Qalvy Grainzvolt gets personal with the Lion’s Roar readership.
In 1977, I was born in an old Manhattan apartment… literally. I was not born in a hospital.
My father, a Bronx native, was a public-school teacher. My mother, originally from Japan, worked tirelessly at home raising my brother and me. In a spiritually nomadic fashion, my family tried out various traditions throughout my childhood, eventually settling on Shinnyo Buddhism when I was in high school.
As very little Shinnyo-en literature was translated into English at the time, I was uninterested at first. Yet I found resonance with the practices of meditation and recitation of sutras and mantras. They helped alleviate some of the anxiety I felt being a teen.
During college, I enlisted in the New York Army National Guard, and a year later, upon finishing my undergraduate degree in nutritional sciences, I was selected as one of ten people in the United States for commissioning as an active-duty second lieutenant in the U.S. Army Medical Specialist Corps—en route to becoming a staff army dietitian at Walter Reed Medical Center in Washington, D.C. Ultimately, I turned this position down last minute to pursue service in the Shinnyo-en priesthood.
I’ve been serving as an ordained member of the clergy, full-time, ever since. Now, as the only Buddhist police chaplain in New York state, I teach first responders and essential workers how to meditate and employ de-escalation techniques. With a graduate degree and licensure in clinical mental health counseling, as well as being a faculty member at New York University teaching meditation, I find living at the nexus of spirituality, forensic mental health, mindfulness, and public safety a true testing ground for Buddhist teachings.

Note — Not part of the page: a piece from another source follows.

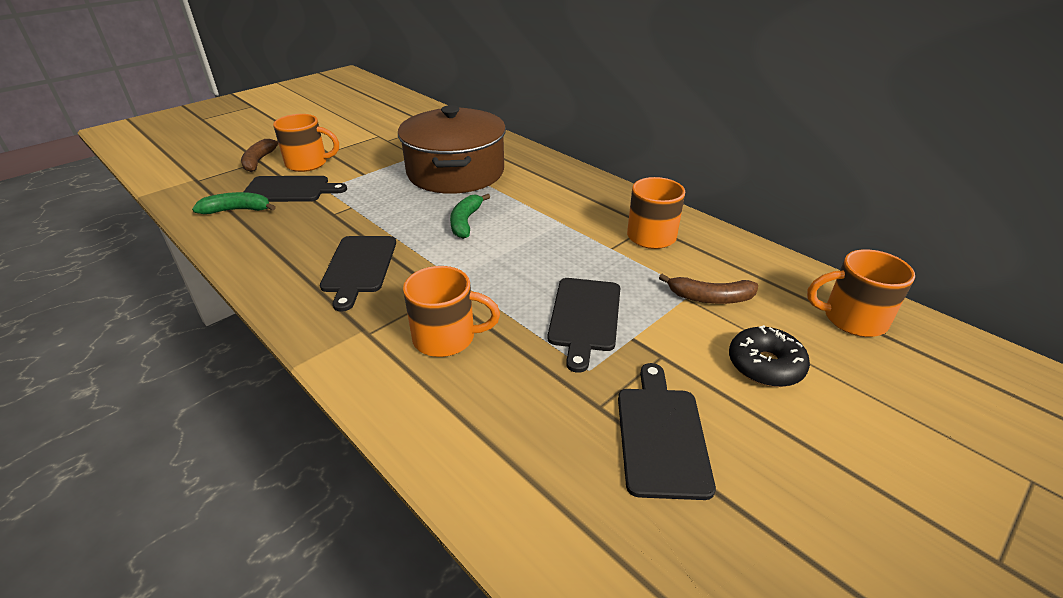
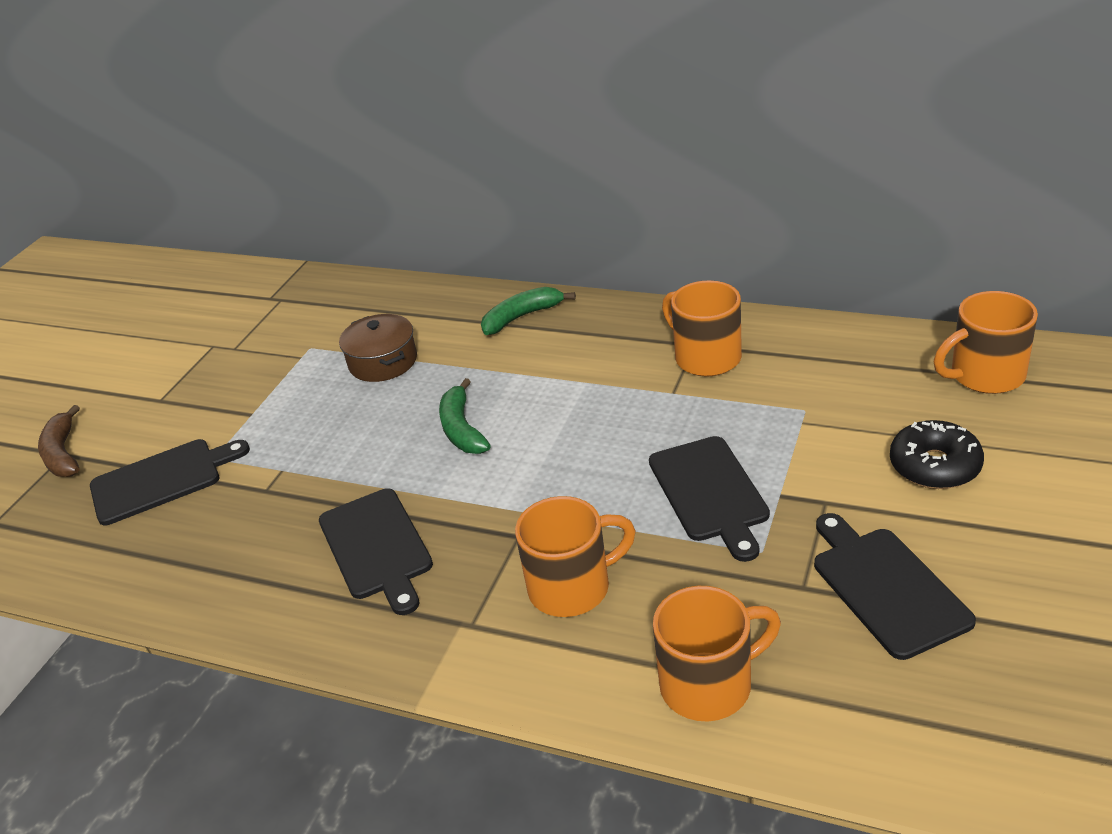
camera: 20 degrees left, 0 degrees up
(237, 210) = (113, 541): green banana -> green banana (522, 317)
(308, 164) = (148, 429): orange mug -> orange mug (709, 684)
(455, 172) = (383, 362): brown pot -> brown pot, size x0.48
(710, 298) = (828, 411): brown banana -> none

Her Holiness Shinso Ito, the spiritual leader of Shinnyo-en. Also, my fellow human beings, especially those with whom I have a harder time getting along.
Favorite meditation practice?
Shinnyo-en sesshin meditation as well as my never-ending attempts to transform waiting in line—either in-person or on the phone—into meditative moments.

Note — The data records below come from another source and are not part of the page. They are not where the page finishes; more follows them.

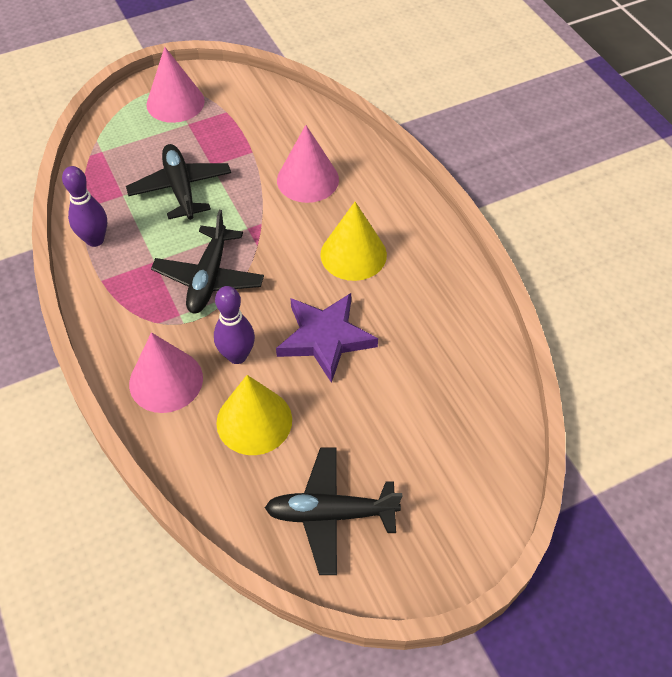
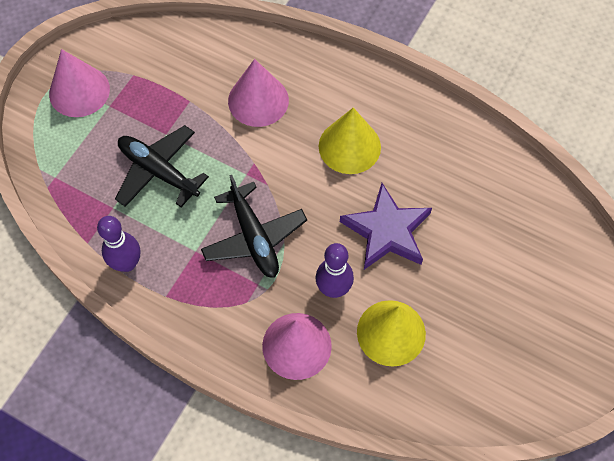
camera: 35 degrees left, 10 degrees up
(330, 514) = (503, 365): black plane -> none

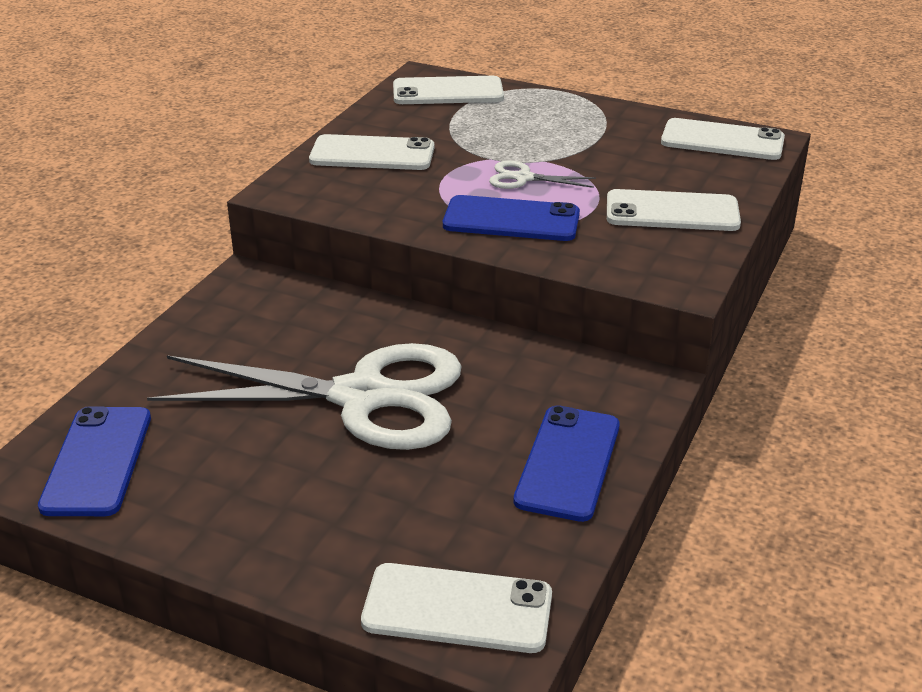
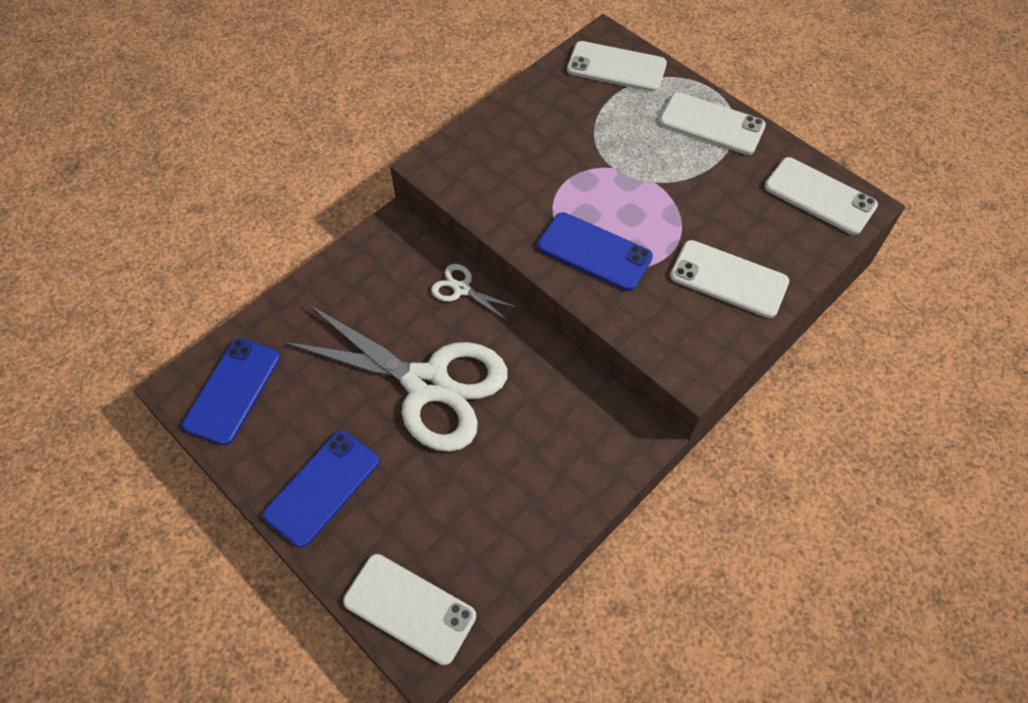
camera: 20 degrees right, 25 degrees up
(372, 154) = (521, 136): white phone -> white phone (712, 124)
(523, 178) = (627, 201): white scissors -> white scissors (462, 289)
(568, 463) = (542, 499): blue phone -> blue phone (322, 487)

What dharma books do you recommend?
Dr. Seuss’s I Had Trouble in Getting to Solla Sollew.
Your favorite virtue?
Generosity. It unlocks something sacred within.

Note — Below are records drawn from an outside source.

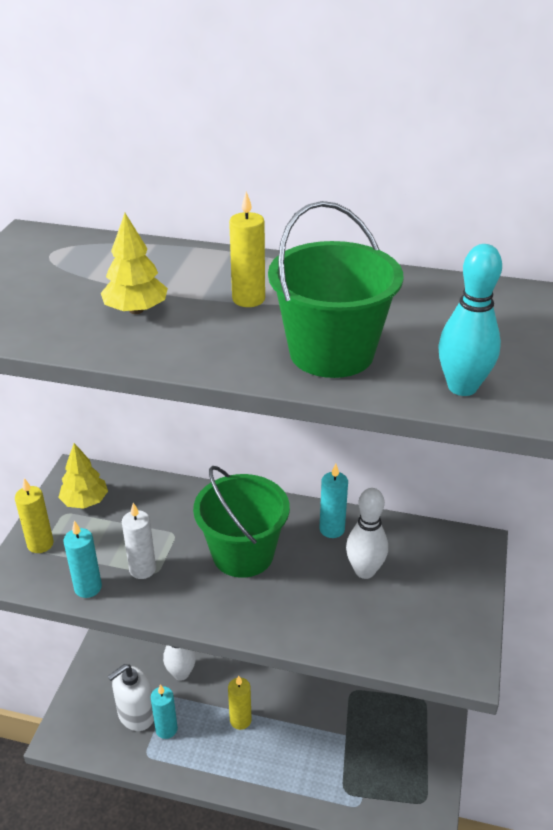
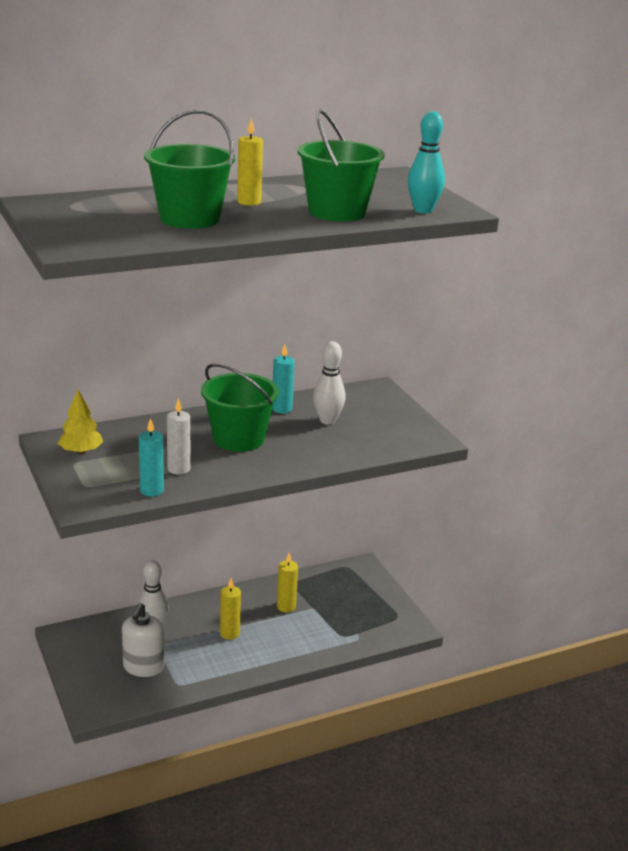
camera: 40 degrees left, 10 degrees down
(40, 544) = (80, 483): yellow candle -> yellow candle (286, 607)
(136, 310) = (190, 219): yellow tree -> green bucket
(166, 729) = (178, 664): turquoise candle -> none

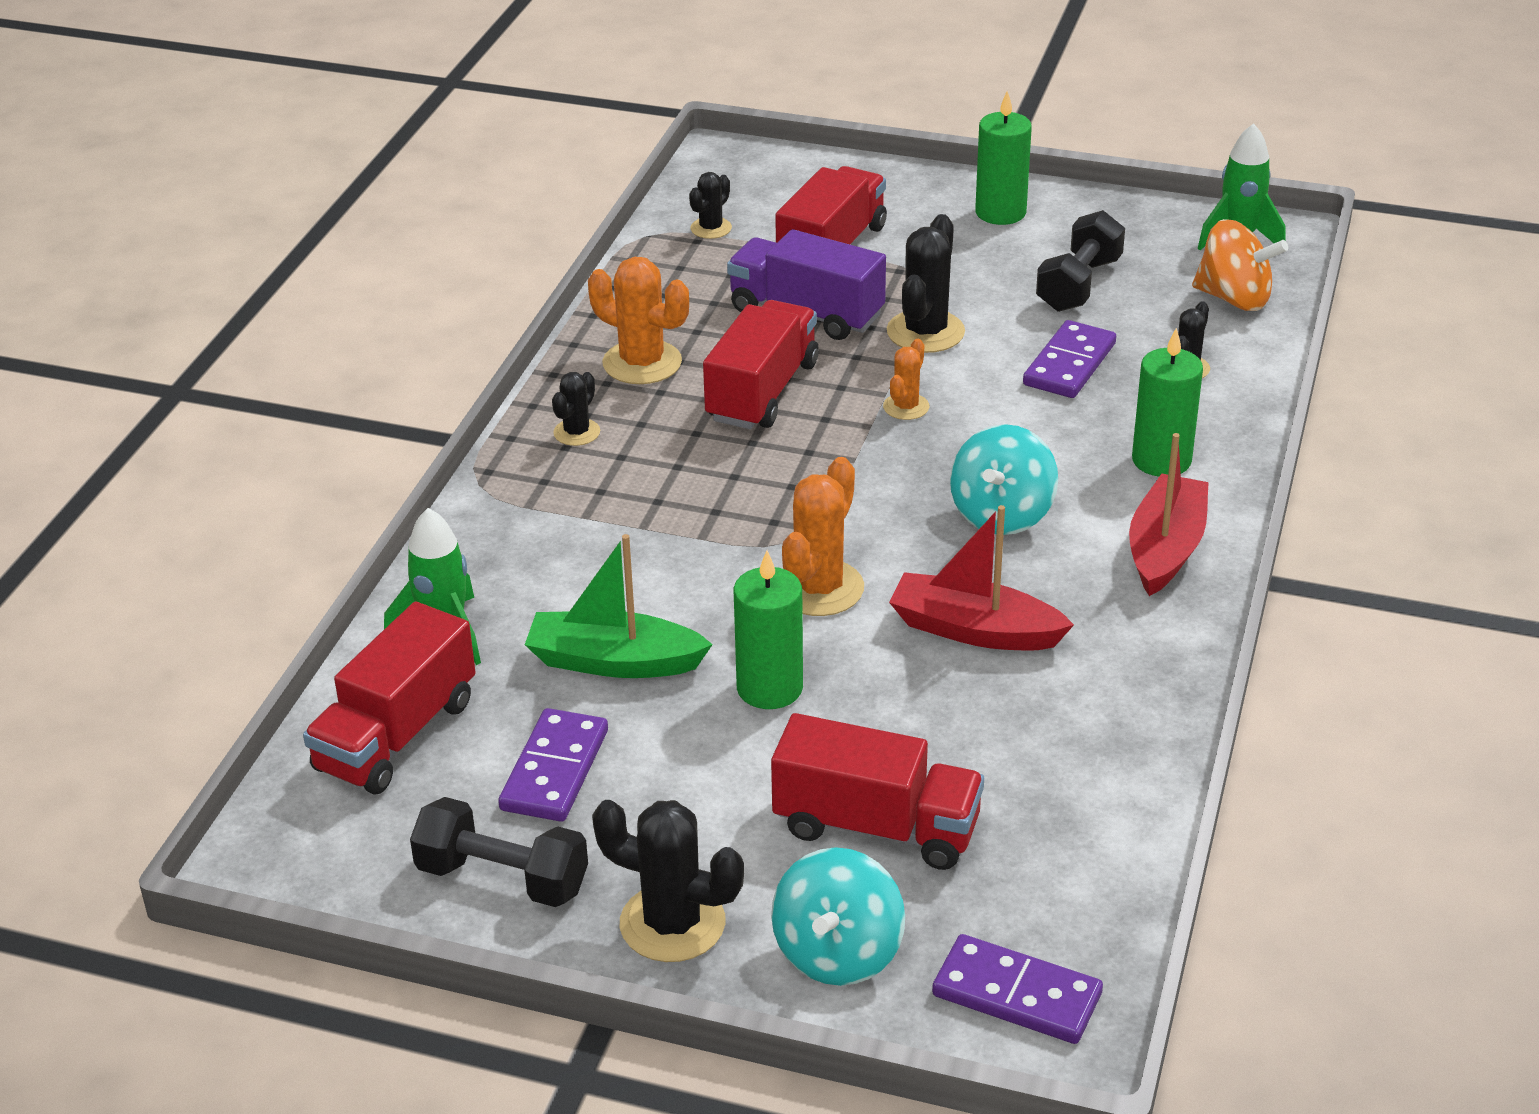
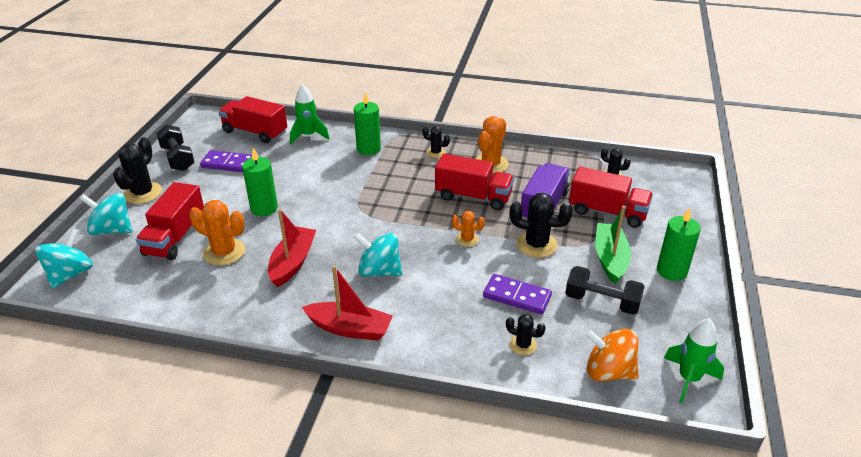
camera: 85 degrees right, 0 degrees up
(502, 878) = (178, 158): black dumbbell -> black dumbbell turned 45 degrees counterclockwise
(614, 661) = (286, 172): green boat -> green boat (610, 259)
(819, 588) = (327, 218): orange cactus -> orange cactus (224, 252)
(1016, 995) = (70, 274): purple domino -> turquoise spinning top
(1161, 460) = (429, 330): green candle -> green candle (368, 149)
(1234, 298) = (608, 371): orange spinning top -> orange spinning top turned 90 degrees clockwise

Your chief characteristic?
Optimism. Sometimes it works wonders.
Your principal poison?
Ignorance. It’s challenging because it stays hidden within the shadowed spaces of mind and heart for so long.
If not yourself, who would you be?
A professional ballroom dancer with a specialty in tango.
Your idea of happiness?
The peace and mirth that accompany family gatherings. Also, discovering that family transcends biological bonds.
Your idea of misery?
The monotony and hopelessness of incarceration whether in form, habit, or thought.
What’s the worst job you’ve ever had?
Shouting at the top of my lungs to sell periodicals and magazines. It did help me overcome shyness, so maybe it wasn’t the worst after all!
Name three of your heroes.
Essential workers, my family, and the A-Team.
The natural talent you’d most like to have?
A Broadway-caliber singing voice.
Your favorite author?
Too many to list. Off the top of my head: J. R. R. Tolkien and Audre Lorde.
Your favorite musician or group?
I worked for thirteen years at the Metropolitan Opera House, so Puccini operas are among my favorite musical works. Dire Straits, Cass Elliot, and Bob Marley also hit the spot.
What’s for dinner?
Homemade sushi, shiso-leaf salad, and green tea pudding.
A motto that represents you?
“The Universe is made of stories, not atoms.”—Muriel Rukeyser. If I could expand upon Rukeyser’s poetry, I’d add: “Always seek time to learn one another’s stories. It’s a sure-footed path toward peace, connection, and healing.”
Binging TV. The Walking Dead, Billions, Outer Range, and Quantum Leap (the 1989 version).